■ What you are asked to do ■
Keep to one stretch of the data below, the lines from the one with "Nigmatov, A.N., Abdireimov, S.J., &" up to and including the one with "Rfree 0.242", and return that stretch exactly.
______________________________
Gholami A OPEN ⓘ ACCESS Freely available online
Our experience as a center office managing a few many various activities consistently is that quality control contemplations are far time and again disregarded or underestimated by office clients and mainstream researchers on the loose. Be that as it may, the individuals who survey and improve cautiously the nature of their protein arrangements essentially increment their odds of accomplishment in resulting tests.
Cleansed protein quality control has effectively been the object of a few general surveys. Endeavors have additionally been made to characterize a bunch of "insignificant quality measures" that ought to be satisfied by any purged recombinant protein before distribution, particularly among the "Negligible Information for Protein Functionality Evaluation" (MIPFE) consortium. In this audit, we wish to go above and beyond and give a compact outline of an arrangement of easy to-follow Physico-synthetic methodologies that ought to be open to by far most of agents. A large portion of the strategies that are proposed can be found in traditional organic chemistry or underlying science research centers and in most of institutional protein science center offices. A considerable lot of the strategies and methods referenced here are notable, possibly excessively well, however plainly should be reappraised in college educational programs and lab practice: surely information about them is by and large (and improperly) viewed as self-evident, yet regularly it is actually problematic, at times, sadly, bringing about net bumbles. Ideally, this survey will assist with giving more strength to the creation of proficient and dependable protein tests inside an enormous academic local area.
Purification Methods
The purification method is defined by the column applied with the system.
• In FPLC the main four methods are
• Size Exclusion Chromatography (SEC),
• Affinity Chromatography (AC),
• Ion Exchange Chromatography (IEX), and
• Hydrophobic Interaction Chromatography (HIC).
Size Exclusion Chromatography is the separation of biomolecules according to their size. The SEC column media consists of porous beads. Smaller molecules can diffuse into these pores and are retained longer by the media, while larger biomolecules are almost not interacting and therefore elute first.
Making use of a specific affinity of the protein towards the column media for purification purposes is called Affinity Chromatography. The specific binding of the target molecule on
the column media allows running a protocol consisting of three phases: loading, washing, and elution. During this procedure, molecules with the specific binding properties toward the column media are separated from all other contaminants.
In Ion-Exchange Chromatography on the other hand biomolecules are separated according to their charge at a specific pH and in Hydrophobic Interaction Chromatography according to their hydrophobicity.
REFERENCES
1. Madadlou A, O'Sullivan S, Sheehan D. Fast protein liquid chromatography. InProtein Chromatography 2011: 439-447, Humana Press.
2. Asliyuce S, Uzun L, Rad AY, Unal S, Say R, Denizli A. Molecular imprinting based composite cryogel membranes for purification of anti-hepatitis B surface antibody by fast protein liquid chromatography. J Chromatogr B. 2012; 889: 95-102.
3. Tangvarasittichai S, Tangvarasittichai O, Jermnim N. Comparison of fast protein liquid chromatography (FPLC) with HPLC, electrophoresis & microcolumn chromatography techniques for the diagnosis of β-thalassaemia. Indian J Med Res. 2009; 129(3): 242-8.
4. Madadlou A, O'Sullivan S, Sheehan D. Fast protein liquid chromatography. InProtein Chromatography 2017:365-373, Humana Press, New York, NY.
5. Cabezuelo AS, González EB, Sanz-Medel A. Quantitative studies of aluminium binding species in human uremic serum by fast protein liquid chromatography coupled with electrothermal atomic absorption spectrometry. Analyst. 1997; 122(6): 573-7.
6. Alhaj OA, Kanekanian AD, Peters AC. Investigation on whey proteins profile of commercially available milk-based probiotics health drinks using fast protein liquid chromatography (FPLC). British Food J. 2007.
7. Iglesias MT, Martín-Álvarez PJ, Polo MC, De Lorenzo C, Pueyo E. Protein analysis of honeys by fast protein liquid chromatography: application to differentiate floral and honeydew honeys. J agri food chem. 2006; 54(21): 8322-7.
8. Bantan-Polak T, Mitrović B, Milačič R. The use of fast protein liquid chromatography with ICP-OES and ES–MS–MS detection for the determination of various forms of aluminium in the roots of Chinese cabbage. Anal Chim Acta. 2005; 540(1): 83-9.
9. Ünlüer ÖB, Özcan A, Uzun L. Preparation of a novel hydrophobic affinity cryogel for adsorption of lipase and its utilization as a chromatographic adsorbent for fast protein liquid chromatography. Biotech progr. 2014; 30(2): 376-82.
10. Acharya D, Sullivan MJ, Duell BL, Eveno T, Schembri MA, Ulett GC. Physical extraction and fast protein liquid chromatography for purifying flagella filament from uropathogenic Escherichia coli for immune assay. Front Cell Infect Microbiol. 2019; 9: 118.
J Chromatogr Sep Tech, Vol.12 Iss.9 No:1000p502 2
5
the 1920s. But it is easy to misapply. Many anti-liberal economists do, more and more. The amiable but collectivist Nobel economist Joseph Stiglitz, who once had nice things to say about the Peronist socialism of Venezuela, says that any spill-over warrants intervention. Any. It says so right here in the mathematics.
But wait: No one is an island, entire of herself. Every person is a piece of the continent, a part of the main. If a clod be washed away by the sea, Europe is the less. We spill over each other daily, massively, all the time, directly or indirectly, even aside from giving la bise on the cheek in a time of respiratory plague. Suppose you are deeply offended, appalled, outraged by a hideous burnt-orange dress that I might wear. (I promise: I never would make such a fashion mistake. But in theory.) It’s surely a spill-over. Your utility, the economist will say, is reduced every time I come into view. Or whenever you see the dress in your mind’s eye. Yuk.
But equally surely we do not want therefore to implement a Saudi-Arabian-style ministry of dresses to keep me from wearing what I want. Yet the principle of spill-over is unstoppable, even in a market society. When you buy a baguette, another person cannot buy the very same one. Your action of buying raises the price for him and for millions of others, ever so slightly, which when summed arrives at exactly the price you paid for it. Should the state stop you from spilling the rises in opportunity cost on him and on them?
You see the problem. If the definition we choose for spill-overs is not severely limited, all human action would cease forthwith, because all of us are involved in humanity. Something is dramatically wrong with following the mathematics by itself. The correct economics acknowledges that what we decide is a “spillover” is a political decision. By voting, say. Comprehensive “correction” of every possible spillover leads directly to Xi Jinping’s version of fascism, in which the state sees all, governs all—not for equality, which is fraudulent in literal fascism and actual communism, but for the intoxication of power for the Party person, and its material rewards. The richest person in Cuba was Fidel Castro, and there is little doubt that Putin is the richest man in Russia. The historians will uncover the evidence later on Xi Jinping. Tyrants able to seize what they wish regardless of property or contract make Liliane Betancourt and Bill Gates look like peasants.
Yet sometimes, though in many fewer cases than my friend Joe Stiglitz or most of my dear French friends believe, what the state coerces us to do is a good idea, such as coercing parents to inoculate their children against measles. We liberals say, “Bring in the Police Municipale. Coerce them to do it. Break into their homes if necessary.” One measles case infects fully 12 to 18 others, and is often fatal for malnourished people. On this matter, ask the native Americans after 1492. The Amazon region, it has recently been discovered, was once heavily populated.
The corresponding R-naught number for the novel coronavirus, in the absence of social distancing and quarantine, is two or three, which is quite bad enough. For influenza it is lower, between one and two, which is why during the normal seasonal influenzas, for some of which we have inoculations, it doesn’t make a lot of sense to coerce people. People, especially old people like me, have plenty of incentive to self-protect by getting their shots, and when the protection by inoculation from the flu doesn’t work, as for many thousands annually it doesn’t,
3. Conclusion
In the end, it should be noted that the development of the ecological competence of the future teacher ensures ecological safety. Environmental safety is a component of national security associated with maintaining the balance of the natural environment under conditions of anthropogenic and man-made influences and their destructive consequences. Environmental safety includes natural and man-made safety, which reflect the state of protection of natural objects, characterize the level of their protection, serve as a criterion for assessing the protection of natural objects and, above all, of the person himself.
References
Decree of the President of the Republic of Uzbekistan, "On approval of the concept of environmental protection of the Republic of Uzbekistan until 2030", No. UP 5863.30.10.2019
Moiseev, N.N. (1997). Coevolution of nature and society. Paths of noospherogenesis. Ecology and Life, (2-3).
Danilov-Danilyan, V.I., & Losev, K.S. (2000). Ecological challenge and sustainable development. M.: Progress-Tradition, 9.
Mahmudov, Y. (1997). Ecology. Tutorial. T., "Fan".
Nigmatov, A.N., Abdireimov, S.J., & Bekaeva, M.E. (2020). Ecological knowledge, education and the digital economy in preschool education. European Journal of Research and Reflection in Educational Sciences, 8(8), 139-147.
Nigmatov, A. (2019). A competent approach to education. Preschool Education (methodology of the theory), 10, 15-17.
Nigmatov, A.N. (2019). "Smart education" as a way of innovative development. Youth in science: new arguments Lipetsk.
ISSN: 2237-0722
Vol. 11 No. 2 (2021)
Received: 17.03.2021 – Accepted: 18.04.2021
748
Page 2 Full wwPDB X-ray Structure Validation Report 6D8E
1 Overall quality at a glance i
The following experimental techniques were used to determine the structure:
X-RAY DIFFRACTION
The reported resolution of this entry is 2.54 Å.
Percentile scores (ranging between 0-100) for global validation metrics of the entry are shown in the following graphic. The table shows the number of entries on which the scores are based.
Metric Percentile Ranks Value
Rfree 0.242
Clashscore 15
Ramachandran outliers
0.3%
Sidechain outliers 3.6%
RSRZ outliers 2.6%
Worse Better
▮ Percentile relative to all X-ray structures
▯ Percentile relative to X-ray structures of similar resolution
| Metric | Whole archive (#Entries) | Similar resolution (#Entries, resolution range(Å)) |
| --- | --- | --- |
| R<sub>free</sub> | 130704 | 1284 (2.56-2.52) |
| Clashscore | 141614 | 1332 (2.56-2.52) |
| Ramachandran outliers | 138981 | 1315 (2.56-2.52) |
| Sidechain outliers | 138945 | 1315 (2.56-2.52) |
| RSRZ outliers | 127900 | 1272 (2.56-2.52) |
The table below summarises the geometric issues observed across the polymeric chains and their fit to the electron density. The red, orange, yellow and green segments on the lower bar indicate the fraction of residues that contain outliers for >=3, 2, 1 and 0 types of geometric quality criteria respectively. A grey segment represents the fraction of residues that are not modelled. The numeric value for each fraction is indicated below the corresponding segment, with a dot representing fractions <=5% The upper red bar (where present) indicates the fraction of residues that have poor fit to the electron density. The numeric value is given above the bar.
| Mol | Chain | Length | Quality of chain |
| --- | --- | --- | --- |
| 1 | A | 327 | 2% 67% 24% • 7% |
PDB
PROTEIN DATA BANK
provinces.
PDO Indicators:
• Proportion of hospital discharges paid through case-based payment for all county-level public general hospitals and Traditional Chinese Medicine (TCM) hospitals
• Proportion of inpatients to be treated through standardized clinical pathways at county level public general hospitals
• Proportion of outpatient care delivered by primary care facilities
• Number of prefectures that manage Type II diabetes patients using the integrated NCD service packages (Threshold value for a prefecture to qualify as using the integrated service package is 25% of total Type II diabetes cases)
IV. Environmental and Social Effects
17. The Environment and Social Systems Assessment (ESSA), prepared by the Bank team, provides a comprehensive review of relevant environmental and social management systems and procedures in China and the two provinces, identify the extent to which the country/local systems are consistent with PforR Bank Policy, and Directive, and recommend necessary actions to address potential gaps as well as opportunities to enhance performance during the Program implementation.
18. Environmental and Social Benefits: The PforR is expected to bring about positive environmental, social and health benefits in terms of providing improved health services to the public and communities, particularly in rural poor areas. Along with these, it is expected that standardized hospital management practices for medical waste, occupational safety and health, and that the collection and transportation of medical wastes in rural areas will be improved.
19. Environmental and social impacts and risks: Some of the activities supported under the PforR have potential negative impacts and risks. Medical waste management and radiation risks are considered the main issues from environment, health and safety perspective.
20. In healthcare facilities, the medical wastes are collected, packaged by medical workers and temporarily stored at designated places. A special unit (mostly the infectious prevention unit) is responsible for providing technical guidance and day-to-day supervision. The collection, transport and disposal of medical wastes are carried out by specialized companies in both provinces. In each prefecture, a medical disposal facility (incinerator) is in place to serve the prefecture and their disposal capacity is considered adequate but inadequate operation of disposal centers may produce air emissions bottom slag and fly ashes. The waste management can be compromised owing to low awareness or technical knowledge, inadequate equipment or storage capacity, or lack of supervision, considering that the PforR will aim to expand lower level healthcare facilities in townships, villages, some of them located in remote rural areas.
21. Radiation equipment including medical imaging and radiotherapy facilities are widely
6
______________________________
■ Final answer ■
Nigmatov, A.N., Abdireimov, S.J., & Bekaeva, M.E. (2020). Ecological knowledge, education and the digital economy in preschool education. European Journal of Research and Reflection in Educational Sciences, 8(8), 139-147.
Nigmatov, A. (2019). A competent approach to education. Preschool Education (methodology of the theory), 10, 15-17.
Nigmatov, A.N. (2019). "Smart education" as a way of innovative development. Youth in science: new arguments Lipetsk.
ISSN: 2237-0722
Vol. 11 No. 2 (2021)
Received: 17.03.2021 – Accepted: 18.04.2021
748
Page 2 Full wwPDB X-ray Structure Validation Report 6D8E
1 Overall quality at a glance i
The following experimental techniques were used to determine the structure:
X-RAY DIFFRACTION
The reported resolution of this entry is 2.54 Å.
Percentile scores (ranging between 0-100) for global validation metrics of the entry are shown in the following graphic. The table shows the number of entries on which the scores are based.
Metric Percentile Ranks Value
Rfree 0.242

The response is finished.